Task list:
**A.** Retype the passage about Tracey Emin's cancer exactly, starting at "The artist reached" and ending at "to Covid-19 restrictions).".
**B.** According to the passage about Tracey Emin's cancer, until what date has the Royal Academy exhibition been extended?
**C.** Carry on the passage about Tracey Emin's cancer from where it stops.

Exercise passage:

= Beginning of Section =

Tracey Emin in front of This is life without you - You made me Feel Like This (2018), on display at the Royal Academy of Arts, London, in 2020 Loan courtesy of Collection Majudia © Tracey Emin. All rights reserved, DACS 2020. Photo: © David Parry

The artist Tracey Emin, who was diagnosed with cancer of the bladder last year, says she has been given the all-clear by doctors. In an interview with BBC’s Newsnight, which is due to be screened at 22.45 BST today, Emin says the cancer has “gone” after major surgery.

The artist reached a “big big milestone” after getting the all-clear during her three-monthly scans last week; she will now move to annual scans, she said. The Royal Academy of Arts in London—which is hosting Tracey Emin/Edvard Munch: The Loneliness of the Soul—tweeted: “Just simply wonderful news.” The exhibition has been extended until 1 August (the show is due to re-open on 18 May subject to Covid-19 restrictions).

Emin described the gruelling procedure she underwent. “It was full-blown squamous cell cancer, and so aggressive that they couldn’t just remove the tumour”, she told the dealer Kenny Schachter in an interview last year. “Within three weeks they removed my bladder, my urethra, my lymph nodes, gave me a full hysterectomy and took out half of my vagina—so that was my summer, really.”

The extensive surgery meant her bladder cancer "couldn't actually latch on to anything else", said Emin. Bladder cancer is the tenth most common cancer in the UK (the most common symptom is blood in the urine). Emin now wears a urostomy drainage bag. "I never realised how much I wanted to live until I thought I was going to die," she said.

= End of Section =

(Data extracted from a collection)
= Beginning of Section =

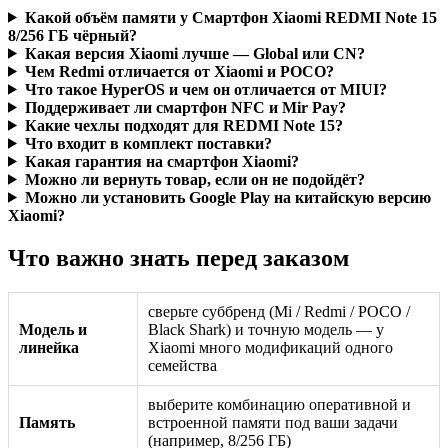
Какой объём памяти у Смартфон Xiaomi REDMI Note 15
8/256 ГБ чёрный?
Какая версия Xiaomi лучше — Global или CN?
Чем Redmi отличается от Xiaomi и POCO?
Что такое HyperOS и чем он отличается от MIUI?
Поддерживает ли смартфон NFC и Mir Pay?
Какие чехлы подходят для REDMI Note 15?
Что входит в комплект поставки?
Какая гарантия на смартфон Xiaomi?
Можно ли вернуть товар, если он не подойдёт?
Можно ли установить Google Play на китайскую версию
Xiaomi?
Что важно знать перед заказом
сверьте суббренд (Mi / Redmi / POCO /
Модель и
Black Shark) и точную модель — у
линейка
Xiaomi много модификаций одного
семейства
выберите комбинацию оперативной и
Память
встроенной памяти под ваши задачи
(например, 8/256 ГБ)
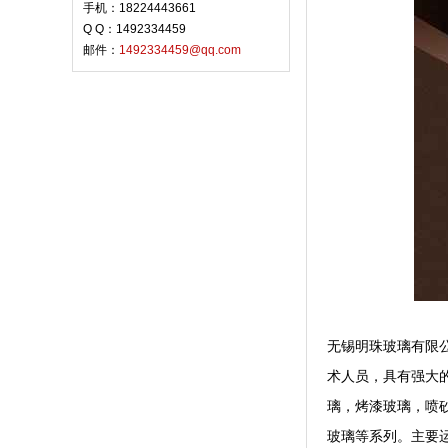
手机：18224443661
Q Q：1492334459
邮件：
1492334459@qq.com
无锡明珠玻璃有限公
术人员，具有强大
璃，烤漆玻璃，喷
玻璃等系列。主要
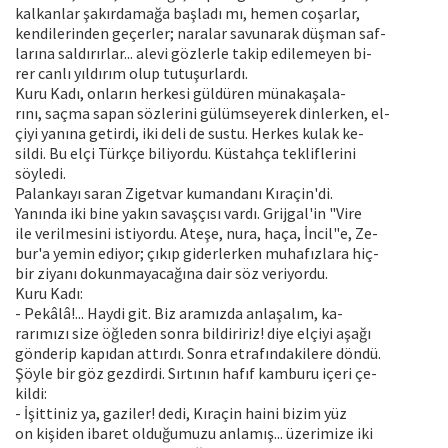
kalkanlar şakırdamağa başladı mı, hemen coşarlar,
kendilerinden geçerler; naralar savunarak düşman saf-
larına saldırırlar... alevi gözlerle takip edilemeyen bi-
rer canlı yıldırım olup tutuşurlardı.
Kuru Kadı, onların herkesi güldüren münakaşala-
rını, saçma sapan sözlerini gülümseyerek dinlerken, el-
çiyi yanına getirdi, iki deli de sustu. Herkes kulak ke-
sildi. Bu elçi Türkçe biliyordu. Küstahça tekliflerini
söyledi.
Palankayı saran Zigetvar kumandanı Kıraçin'di.
Yanında iki bine yakın savaşçısı vardı. Grijgal'in "Vire
ile verilmesini istiyordu. Ateşe, nura, haça, İncil"e, Ze-
bur'a yemin ediyor; çıkıp giderlerken muhafızlara hiç-
bir ziyanı dokunmayacağına dair söz veriyordu.
Kuru Kadı:
- Pekâlâ!... Haydi git. Biz aramızda anlaşalım, ka-
rarımızı size öğleden sonra bildiririz! diye elçiyi aşağı
gönderip kapıdan attırdı. Sonra etrafındakilere döndü.
Şöyle bir göz gezdirdi. Sırtının hafıf kamburu içeri çe-
kildi:
- İşittiniz ya, gaziler! dedi, Kıraçin haini bizim yüz
on kişiden ibaret olduğumuzu anlamış... üzerimize iki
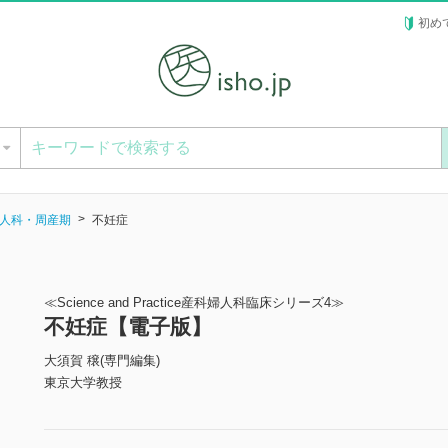
初め
ー
人科・周産期
不妊症
≪Science and Practice産科婦人科臨床シリーズ4≫
不妊症【電子版】
大須賀 穣(専門編集)
東京大学教授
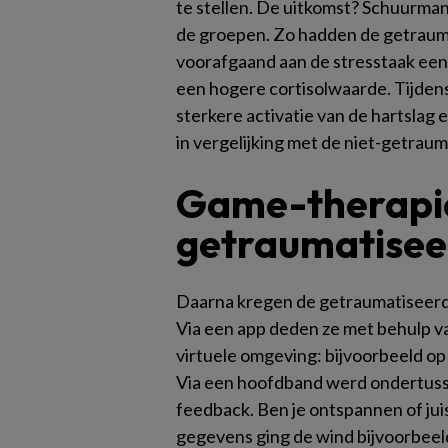
te stellen. De uitkomst? Schuurman
de groepen. Zo hadden de getrauma
voorafgaand aan de stresstaak een 
een hogere cortisolwaarde. Tijdens
sterkere activatie van de hartslag e
in vergelijking met de niet-getrau
Game-therapie 
getraumatisee
Daarna kregen de getraumatiseerd
Via een app deden ze met behulp v
virtuele omgeving: bijvoorbeeld op
Via een hoofdband werd ondertuss
feedback. Ben je ontspannen of jui
gegevens ging de wind bijvoorbeeld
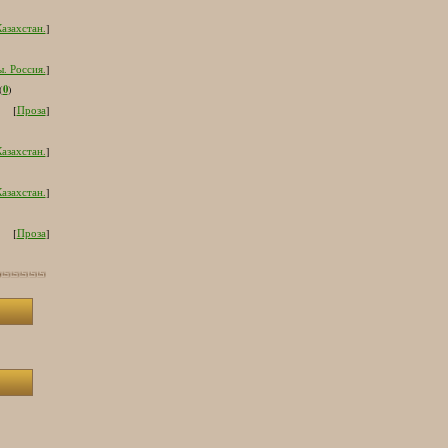
азахстан.
]
. Россия.
]
0
(
)
[
Проза
]
азахстан.
]
азахстан.
]
[
Проза
]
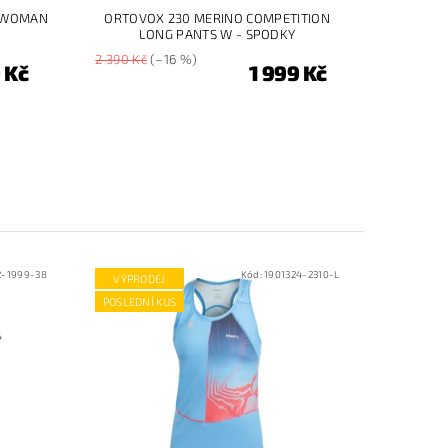
S WOMAN
ORTOVOX 230 MERINO COMPETITION
LONG PANTS W - SPODKY
2 390 Kč
(–16 %)
 Kč
1 999 Kč
2-1999-38
Kód:
1901324-2310-L
VÝPRODEJ
POSLEDNÍ KUS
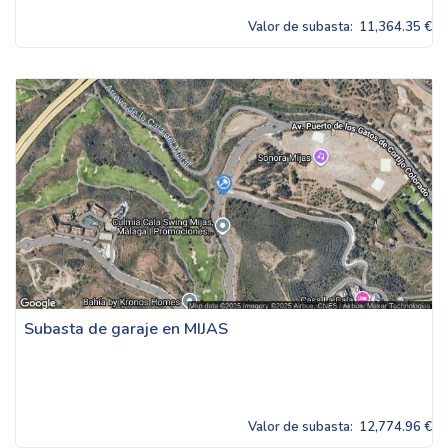
Valor de subasta:
11,364.35 €
Subasta de garaje en MIJAS
Valor de subasta:
12,774.96 €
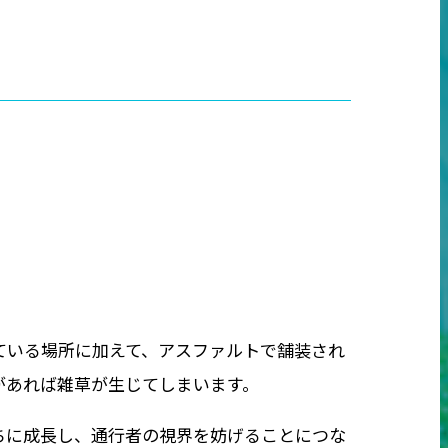
ている場所に加えて、アスファルトで舗装され
があれば雑草が生じてしまいます。
ちに成長し、通行者の視界を妨げることにつな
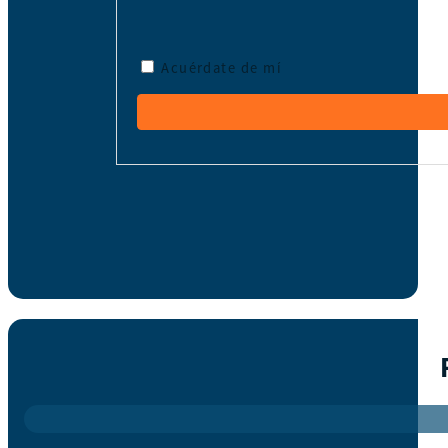
Acuérdate de mí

= End of Section =

List of answers:
**A.**
The artist reached a “big big milestone” after getting the all-clear during her three-monthly scans last week; she will now move to annual scans, she said. The Royal Academy of Arts in London—which is hosting Tracey Emin/Edvard Munch: The Loneliness of the Soul—tweeted: “Just simply wonderful news.” The exhibition has been extended until 1 August (the show is due to re-open on 18 May subject to Covid-19 restrictions).

**B.** 1 August

**C.**
Our contemporary art correspondent Louisa Buck wrote last year that this “human dynamo seems to be doing more in convalescence than most people manage in full health”. Work continues on Emin’s vast new studio in her childhood home of Margate, encompassing 30,000 feet at the old Thanet Press site in the town centre. Meanwhile, her 9m-high bronze sculpture The Mother will be shipped from London to Oslo over the summer and should be in situ, overlooking Oslo waterfront, by the end of the year after initial delays.

Emin also told the BBC that the government plan to reopen museums on 17 May in England is a "big mistake", describing the decision as “absolutely ridiculous”. The official guidance issued by the UK government states that “indoor entertainment, such as museums, cinemas and children’s play areas” can open from 17 May at the earliest, in “step three” of its roadmap strategy.

"I think it's because the majority of the government at the moment have never probably been to museums or art galleries," she said. "If they had and if they knew and if they knew the soulful benefits of looking at art, they would have kept them open or found some system to make it work."